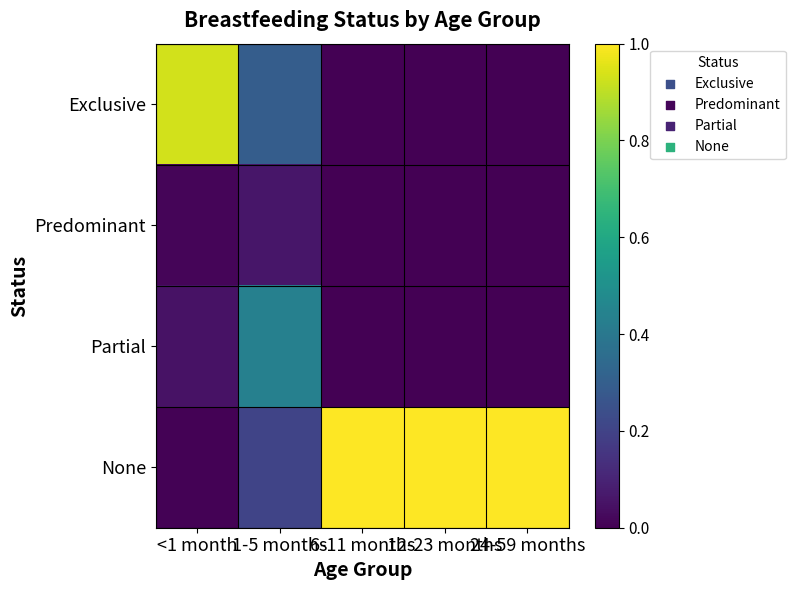

Reading right to left, what are all the values shown in this chart?

Exclusive: 24-59 months=0.0	12-23 months=0.0	6-11 months=0.0	1-5 months=0.3	<1 month=0.9
Predominant: 24-59 months=0.0	12-23 months=0.0	6-11 months=0.0	1-5 months=0.1	<1 month=0.0
Partial: 24-59 months=0.0	12-23 months=0.0	6-11 months=0.0	1-5 months=0.4	<1 month=0.0
None: 24-59 months=1.0	12-23 months=1.0	6-11 months=1.0	1-5 months=0.2	<1 month=0.0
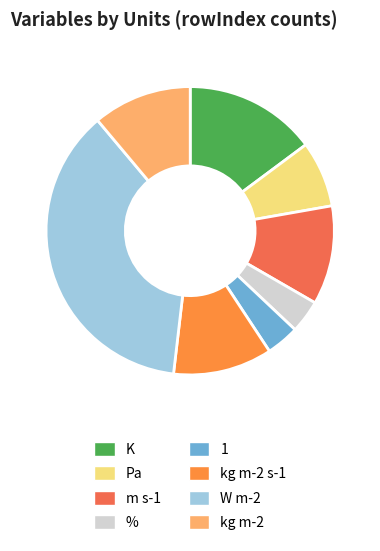

Is there a majority slice in this chart?

No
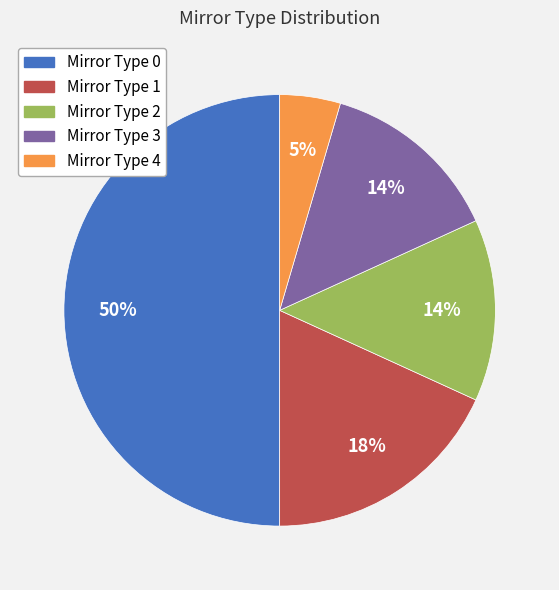

What percentage is the Mirror Type 1 slice, to the nearest percent?

18%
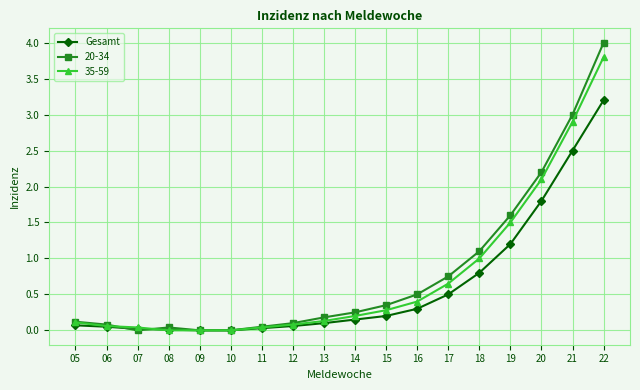

Rank the series by their maximum value, from lowest to highest.

Gesamt, 35-59, 20-34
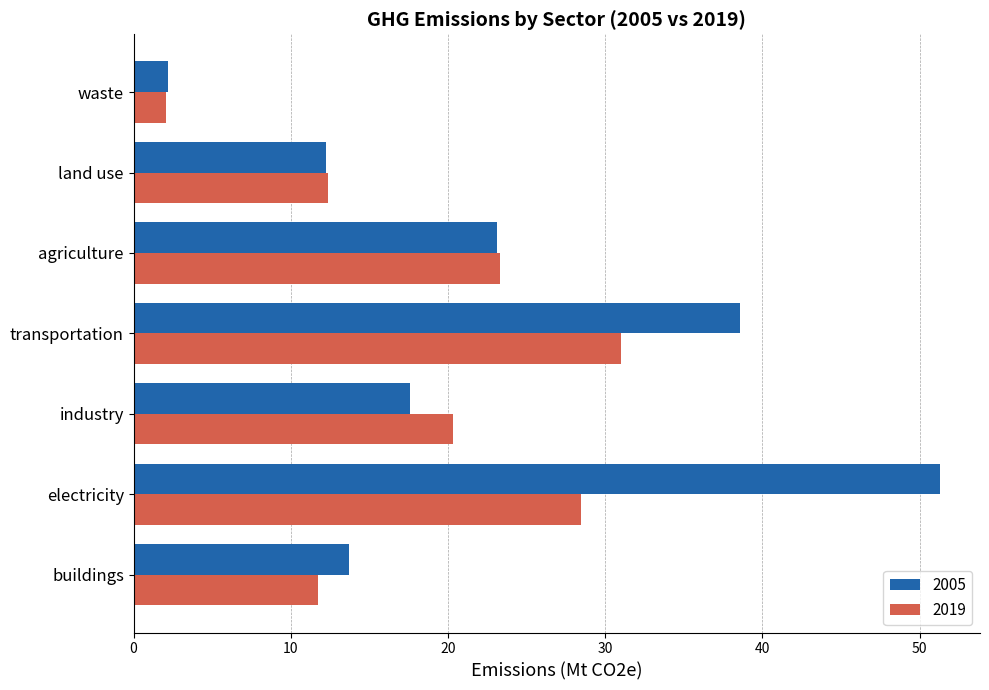

Where is 2019 nearest to the value 16?

land use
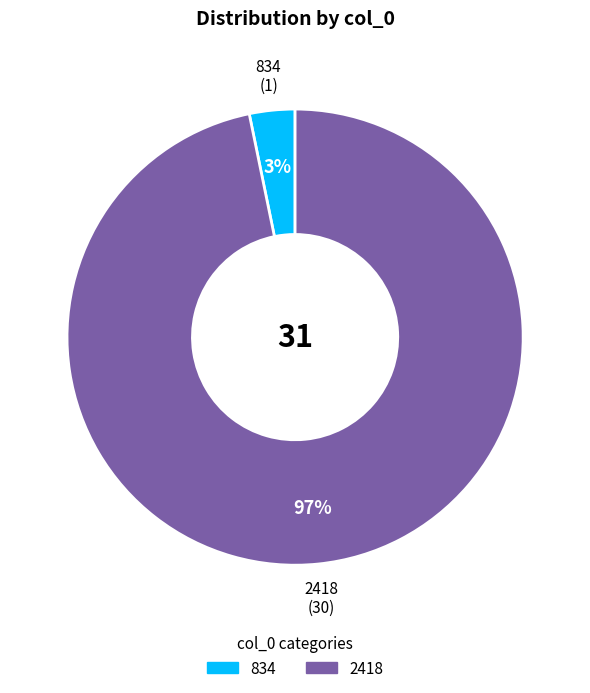

True or false: 834 accounts for 3% of the total.

True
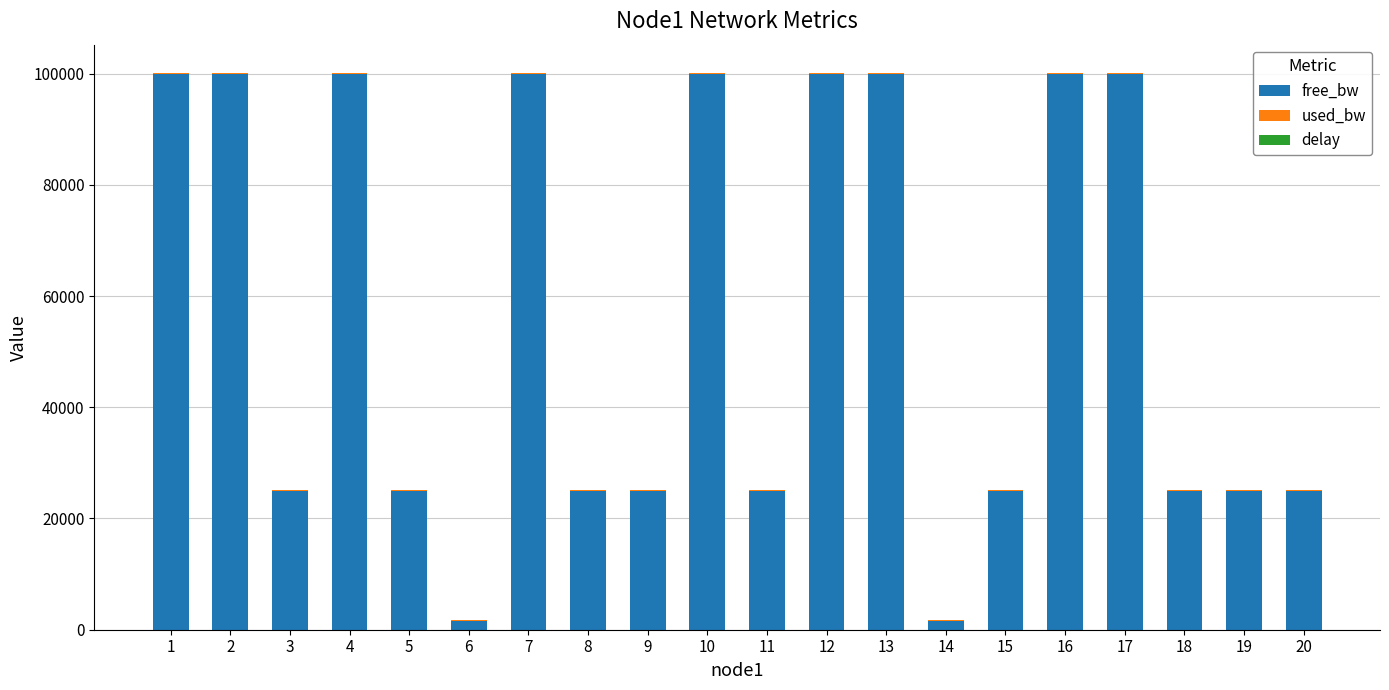

What is the sum of all free_bw values?

1128096.2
#####
### Request
Extract every line in the listing above that contains the string "slice", matching case exactly.

### Problem solution
Is there a majority slice in this chart?
What percentage is the Mirror Type 1 slice, to the nearest percent?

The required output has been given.